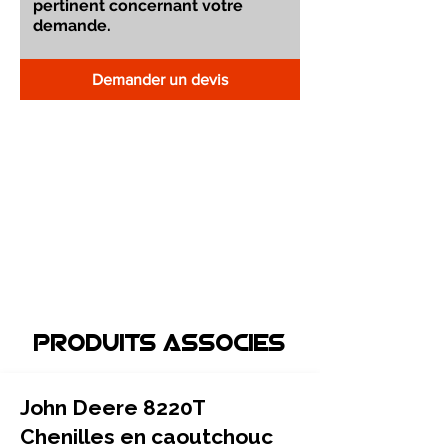
Demander un devis
Produits associEs
John Deere 8220T
Chenilles en caoutchouc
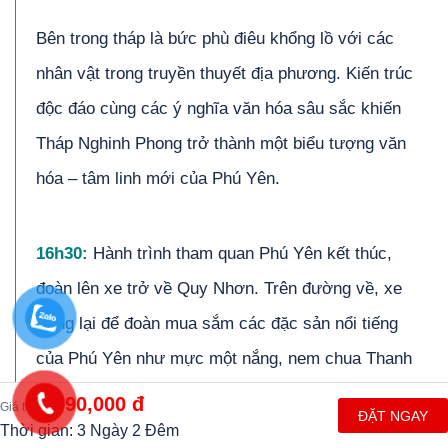
Bên trong tháp là bức phù điêu khổng lồ với các
nhân vật trong truyền thuyết địa phương. Kiến trúc
độc đáo cùng các ý nghĩa văn hóa sâu sắc khiến
Tháp Nghinh Phong trở thành một biểu tượng văn
hóa – tâm linh mới của Phú Yên.
1
6
h30:
Hành trình tham quan Phú Yên kết thúc,
đoàn lên xe trở về Quy Nhơn. Trên đường về, xe
dừng lại để đoàn mua sắm các đặc sản nổi tiếng
của Phú Yên như mực một nắng, nem chua Thanh
Yên, bánh tráng phơi sương,..
1,790,000 đ
Giá từ
ĐẶT NGAY
Thời gian: 3 Ngày 2 Đêm
Đến Quy Nhơn, xe đưa đoàn về khách sạn nhận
--
Reproduce every one of the lines above word for word, omitting the pictures.

▶ Answer to this problem:
Demander un devis
Produits associEs
John Deere 8220T
Chenilles en caoutchouc
Bên trong tháp là bức phù điêu khổng lồ với các
nhân vật trong truyền thuyết địa phương. Kiến trúc
độc đáo cùng các ý nghĩa văn hóa sâu sắc khiến
Tháp Nghinh Phong trở thành một biểu tượng văn
hóa – tâm linh mới của Phú Yên.
1
6
h30:
Hành trình tham quan Phú Yên kết thúc,
đoàn lên xe trở về Quy Nhơn. Trên đường về, xe
dừng lại để đoàn mua sắm các đặc sản nổi tiếng
của Phú Yên như mực một nắng, nem chua Thanh
Yên, bánh tráng phơi sương,..
1,790,000 đ
Giá từ
ĐẶT NGAY
Thời gian: 3 Ngày 2 Đêm
Đến Quy Nhơn, xe đưa đoàn về khách sạn nhận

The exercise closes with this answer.